Goal:
Rewrite the lines from the start of the data through the line that contains "ডায়াস্পোরাকে", putting "Copy out" wherever "Transcribe" appears and changing nothing else.

Stored records:
----
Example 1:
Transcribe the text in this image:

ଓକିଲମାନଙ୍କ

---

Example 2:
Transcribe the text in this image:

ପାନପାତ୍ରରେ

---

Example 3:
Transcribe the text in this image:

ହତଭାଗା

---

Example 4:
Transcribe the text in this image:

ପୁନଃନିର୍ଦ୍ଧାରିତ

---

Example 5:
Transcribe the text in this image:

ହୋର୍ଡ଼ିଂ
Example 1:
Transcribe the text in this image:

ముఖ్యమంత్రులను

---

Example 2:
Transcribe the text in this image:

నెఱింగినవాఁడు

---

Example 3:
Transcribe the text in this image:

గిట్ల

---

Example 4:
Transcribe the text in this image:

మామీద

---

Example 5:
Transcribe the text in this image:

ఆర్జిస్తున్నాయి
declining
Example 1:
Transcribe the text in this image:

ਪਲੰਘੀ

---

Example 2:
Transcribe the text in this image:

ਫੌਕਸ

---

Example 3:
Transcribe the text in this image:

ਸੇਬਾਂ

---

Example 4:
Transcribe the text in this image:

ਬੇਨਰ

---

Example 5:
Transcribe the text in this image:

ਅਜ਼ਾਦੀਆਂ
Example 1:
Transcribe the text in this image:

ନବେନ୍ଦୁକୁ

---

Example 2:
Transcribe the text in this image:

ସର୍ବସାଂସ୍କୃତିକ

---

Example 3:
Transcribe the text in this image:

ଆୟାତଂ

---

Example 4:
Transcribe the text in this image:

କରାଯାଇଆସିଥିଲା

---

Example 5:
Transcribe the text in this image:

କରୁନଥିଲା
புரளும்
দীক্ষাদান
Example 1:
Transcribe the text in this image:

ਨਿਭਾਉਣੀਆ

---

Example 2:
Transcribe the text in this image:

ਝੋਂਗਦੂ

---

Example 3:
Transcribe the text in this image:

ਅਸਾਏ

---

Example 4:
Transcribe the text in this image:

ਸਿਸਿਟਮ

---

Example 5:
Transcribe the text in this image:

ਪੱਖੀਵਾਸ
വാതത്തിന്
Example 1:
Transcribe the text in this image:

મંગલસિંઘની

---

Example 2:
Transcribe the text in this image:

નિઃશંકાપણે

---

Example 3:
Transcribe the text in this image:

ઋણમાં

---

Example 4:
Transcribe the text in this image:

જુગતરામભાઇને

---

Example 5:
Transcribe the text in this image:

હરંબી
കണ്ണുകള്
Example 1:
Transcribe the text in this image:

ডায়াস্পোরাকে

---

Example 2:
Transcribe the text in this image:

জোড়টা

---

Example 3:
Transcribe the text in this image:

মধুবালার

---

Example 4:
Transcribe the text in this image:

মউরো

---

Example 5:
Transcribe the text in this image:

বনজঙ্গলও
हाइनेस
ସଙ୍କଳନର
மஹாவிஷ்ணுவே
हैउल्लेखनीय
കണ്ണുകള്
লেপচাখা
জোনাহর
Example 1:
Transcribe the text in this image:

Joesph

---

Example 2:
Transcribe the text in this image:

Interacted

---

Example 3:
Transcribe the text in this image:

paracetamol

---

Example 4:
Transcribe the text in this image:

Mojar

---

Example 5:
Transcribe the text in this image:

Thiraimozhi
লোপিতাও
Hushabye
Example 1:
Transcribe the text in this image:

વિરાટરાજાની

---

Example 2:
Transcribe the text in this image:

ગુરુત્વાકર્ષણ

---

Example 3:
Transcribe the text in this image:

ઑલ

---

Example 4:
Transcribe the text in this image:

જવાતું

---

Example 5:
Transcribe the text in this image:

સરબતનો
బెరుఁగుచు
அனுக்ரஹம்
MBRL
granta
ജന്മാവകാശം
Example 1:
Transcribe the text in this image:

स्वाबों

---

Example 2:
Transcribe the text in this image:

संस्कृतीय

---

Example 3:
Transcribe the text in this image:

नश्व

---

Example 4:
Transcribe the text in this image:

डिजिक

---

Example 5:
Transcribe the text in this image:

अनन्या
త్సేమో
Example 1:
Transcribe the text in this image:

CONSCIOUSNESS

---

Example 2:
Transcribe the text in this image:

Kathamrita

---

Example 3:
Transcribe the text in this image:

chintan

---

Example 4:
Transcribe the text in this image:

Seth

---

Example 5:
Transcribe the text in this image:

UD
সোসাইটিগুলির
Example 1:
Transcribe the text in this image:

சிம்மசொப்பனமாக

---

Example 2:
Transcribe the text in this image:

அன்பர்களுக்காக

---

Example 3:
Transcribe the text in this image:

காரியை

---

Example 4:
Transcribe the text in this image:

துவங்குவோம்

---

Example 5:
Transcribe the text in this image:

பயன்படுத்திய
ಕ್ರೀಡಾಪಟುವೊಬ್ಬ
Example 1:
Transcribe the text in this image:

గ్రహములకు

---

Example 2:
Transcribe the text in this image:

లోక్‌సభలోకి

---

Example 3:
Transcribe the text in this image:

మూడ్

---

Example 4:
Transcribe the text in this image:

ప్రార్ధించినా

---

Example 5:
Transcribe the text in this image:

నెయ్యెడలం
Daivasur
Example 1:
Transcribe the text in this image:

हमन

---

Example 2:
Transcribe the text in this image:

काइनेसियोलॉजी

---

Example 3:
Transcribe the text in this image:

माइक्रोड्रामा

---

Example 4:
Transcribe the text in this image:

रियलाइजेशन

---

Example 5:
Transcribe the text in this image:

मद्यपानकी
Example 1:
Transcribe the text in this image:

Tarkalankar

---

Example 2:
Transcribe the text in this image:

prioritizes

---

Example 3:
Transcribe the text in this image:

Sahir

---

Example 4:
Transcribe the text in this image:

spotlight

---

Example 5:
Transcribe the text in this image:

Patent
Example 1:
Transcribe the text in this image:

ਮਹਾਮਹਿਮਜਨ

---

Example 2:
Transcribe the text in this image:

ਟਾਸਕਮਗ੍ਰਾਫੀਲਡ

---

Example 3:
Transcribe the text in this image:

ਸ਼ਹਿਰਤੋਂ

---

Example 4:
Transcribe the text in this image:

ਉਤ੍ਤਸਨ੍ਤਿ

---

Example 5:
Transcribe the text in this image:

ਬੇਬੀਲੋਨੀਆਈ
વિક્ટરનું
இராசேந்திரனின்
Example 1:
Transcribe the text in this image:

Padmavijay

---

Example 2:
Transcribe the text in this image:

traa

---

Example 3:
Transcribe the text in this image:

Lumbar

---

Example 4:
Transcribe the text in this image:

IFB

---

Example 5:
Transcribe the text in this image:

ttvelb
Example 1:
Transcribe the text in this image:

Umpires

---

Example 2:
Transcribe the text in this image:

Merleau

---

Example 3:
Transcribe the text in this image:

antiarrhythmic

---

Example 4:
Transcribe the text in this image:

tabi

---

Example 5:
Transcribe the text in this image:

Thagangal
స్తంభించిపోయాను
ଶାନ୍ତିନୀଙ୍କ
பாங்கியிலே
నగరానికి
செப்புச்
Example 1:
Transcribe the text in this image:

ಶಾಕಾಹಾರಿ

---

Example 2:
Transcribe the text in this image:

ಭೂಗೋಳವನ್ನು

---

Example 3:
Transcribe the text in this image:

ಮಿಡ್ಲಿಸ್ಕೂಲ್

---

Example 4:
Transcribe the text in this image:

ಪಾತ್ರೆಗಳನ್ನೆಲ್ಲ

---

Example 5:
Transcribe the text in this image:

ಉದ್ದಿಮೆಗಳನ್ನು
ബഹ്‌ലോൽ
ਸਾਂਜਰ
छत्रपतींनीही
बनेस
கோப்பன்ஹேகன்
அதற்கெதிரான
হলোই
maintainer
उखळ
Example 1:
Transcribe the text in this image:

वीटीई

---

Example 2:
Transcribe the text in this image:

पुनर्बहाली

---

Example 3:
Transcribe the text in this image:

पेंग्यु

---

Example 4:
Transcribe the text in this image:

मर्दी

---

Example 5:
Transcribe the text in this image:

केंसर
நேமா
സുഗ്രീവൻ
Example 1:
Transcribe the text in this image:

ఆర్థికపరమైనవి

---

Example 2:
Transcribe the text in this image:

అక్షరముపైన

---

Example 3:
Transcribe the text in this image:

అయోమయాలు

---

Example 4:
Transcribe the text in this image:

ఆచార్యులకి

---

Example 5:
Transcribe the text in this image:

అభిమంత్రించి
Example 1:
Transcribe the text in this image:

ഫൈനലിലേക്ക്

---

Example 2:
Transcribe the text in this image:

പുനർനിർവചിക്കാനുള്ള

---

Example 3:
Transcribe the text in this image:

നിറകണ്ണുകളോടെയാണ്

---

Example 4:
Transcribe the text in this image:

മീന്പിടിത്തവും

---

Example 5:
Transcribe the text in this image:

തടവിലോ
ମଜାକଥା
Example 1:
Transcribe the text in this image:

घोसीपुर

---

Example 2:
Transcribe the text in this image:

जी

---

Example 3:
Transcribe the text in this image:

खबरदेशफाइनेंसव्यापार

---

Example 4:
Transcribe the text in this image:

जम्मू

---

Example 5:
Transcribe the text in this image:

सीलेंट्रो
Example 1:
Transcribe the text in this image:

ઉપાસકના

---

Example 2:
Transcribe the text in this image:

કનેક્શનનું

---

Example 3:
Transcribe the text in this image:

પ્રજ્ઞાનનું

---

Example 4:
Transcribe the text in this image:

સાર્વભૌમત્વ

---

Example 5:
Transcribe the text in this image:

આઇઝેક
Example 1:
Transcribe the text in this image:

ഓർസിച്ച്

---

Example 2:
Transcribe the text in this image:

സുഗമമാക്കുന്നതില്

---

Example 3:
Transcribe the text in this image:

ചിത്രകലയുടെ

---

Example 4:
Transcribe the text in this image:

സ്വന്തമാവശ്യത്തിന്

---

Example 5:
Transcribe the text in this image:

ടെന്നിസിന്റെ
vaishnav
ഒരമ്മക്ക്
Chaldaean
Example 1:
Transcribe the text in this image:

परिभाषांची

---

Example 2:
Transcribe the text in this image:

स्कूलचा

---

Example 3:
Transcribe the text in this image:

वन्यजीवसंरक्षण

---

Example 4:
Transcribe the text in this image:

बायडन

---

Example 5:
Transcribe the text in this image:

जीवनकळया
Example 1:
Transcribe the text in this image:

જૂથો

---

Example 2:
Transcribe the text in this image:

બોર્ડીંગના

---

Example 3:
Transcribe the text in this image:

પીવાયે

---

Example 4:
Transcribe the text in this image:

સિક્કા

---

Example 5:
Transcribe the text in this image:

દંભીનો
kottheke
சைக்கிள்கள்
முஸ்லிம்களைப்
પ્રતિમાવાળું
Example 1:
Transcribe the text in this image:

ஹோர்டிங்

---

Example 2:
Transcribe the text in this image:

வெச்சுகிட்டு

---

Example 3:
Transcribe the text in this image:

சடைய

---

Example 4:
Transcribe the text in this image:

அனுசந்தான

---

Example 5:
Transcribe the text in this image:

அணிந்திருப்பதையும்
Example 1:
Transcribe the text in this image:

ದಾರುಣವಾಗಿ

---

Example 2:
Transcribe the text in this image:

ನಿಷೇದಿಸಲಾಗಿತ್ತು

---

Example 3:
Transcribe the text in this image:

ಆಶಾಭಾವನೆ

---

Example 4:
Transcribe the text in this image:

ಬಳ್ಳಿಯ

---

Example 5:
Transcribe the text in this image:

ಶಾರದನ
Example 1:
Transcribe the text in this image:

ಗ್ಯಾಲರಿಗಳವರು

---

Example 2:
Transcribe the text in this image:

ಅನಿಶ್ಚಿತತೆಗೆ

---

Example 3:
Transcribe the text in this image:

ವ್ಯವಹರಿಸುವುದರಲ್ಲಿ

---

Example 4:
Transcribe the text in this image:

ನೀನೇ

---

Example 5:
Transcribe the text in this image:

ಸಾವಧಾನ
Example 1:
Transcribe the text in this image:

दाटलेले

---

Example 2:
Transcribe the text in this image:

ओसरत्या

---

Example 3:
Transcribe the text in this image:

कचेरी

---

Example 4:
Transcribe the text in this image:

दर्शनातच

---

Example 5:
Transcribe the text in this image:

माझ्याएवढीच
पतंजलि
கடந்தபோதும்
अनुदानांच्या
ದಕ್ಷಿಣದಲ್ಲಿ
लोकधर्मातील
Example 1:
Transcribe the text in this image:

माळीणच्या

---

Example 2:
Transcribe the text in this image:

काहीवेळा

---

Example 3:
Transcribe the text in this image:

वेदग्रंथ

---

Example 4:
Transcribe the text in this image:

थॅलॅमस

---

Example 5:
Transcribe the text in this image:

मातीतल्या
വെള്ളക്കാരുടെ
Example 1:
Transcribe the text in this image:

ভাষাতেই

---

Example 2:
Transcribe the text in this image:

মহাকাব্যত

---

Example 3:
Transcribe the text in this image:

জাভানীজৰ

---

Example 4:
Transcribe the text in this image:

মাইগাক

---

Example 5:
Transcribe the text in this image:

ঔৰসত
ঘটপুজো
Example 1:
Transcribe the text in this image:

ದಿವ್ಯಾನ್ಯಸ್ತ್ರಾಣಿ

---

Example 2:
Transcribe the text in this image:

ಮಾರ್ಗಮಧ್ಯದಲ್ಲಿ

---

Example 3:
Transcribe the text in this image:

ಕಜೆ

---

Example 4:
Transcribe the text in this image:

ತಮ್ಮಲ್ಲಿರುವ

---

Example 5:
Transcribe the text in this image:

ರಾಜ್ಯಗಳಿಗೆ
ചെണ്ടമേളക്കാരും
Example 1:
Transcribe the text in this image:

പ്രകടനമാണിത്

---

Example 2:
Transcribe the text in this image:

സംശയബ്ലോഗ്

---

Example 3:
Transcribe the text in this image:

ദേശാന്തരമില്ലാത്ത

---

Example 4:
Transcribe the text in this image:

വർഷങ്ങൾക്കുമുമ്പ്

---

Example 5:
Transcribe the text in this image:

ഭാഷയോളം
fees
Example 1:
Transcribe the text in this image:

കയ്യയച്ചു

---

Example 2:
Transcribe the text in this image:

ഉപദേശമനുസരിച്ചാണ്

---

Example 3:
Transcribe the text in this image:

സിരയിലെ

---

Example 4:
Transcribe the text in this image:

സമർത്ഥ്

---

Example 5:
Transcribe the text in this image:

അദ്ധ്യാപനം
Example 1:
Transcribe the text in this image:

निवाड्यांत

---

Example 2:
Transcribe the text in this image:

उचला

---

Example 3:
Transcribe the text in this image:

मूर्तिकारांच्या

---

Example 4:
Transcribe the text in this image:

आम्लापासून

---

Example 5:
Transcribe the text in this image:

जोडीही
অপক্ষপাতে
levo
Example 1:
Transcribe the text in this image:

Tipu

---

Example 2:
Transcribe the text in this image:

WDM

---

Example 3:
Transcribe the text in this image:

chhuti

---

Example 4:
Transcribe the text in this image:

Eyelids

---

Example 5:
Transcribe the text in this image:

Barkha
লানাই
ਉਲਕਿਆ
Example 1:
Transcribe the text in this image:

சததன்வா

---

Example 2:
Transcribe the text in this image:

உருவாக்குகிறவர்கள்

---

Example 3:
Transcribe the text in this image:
----
Output of the task:
Example 1:
Copy out the text in this image:

ଓକିଲମାନଙ୍କ

---

Example 2:
Copy out the text in this image:

ପାନପାତ୍ରରେ

---

Example 3:
Copy out the text in this image:

ହତଭାଗା

---

Example 4:
Copy out the text in this image:

ପୁନଃନିର୍ଦ୍ଧାରିତ

---

Example 5:
Copy out the text in this image:

ହୋର୍ଡ଼ିଂ
Example 1:
Copy out the text in this image:

ముఖ్యమంత్రులను

---

Example 2:
Copy out the text in this image:

నెఱింగినవాఁడు

---

Example 3:
Copy out the text in this image:

గిట్ల

---

Example 4:
Copy out the text in this image:

మామీద

---

Example 5:
Copy out the text in this image:

ఆర్జిస్తున్నాయి
declining
Example 1:
Copy out the text in this image:

ਪਲੰਘੀ

---

Example 2:
Copy out the text in this image:

ਫੌਕਸ

---

Example 3:
Copy out the text in this image:

ਸੇਬਾਂ

---

Example 4:
Copy out the text in this image:

ਬੇਨਰ

---

Example 5:
Copy out the text in this image:

ਅਜ਼ਾਦੀਆਂ
Example 1:
Copy out the text in this image:

ନବେନ୍ଦୁକୁ

---

Example 2:
Copy out the text in this image:

ସର୍ବସାଂସ୍କୃତିକ

---

Example 3:
Copy out the text in this image:

ଆୟାତଂ

---

Example 4:
Copy out the text in this image:

କରାଯାଇଆସିଥିଲା

---

Example 5:
Copy out the text in this image:

କରୁନଥିଲା
புரளும்
দীক্ষাদান
Example 1:
Copy out the text in this image:

ਨਿਭਾਉਣੀਆ

---

Example 2:
Copy out the text in this image:

ਝੋਂਗਦੂ

---

Example 3:
Copy out the text in this image:

ਅਸਾਏ

---

Example 4:
Copy out the text in this image:

ਸਿਸਿਟਮ

---

Example 5:
Copy out the text in this image:

ਪੱਖੀਵਾਸ
വാതത്തിന്
Example 1:
Copy out the text in this image:

મંગલસિંઘની

---

Example 2:
Copy out the text in this image:

નિઃશંકાપણે

---

Example 3:
Copy out the text in this image:

ઋણમાં

---

Example 4:
Copy out the text in this image:

જુગતરામભાઇને

---

Example 5:
Copy out the text in this image:

હરંબી
കണ്ണുകള്
Example 1:
Copy out the text in this image:

ডায়াস্পোরাকে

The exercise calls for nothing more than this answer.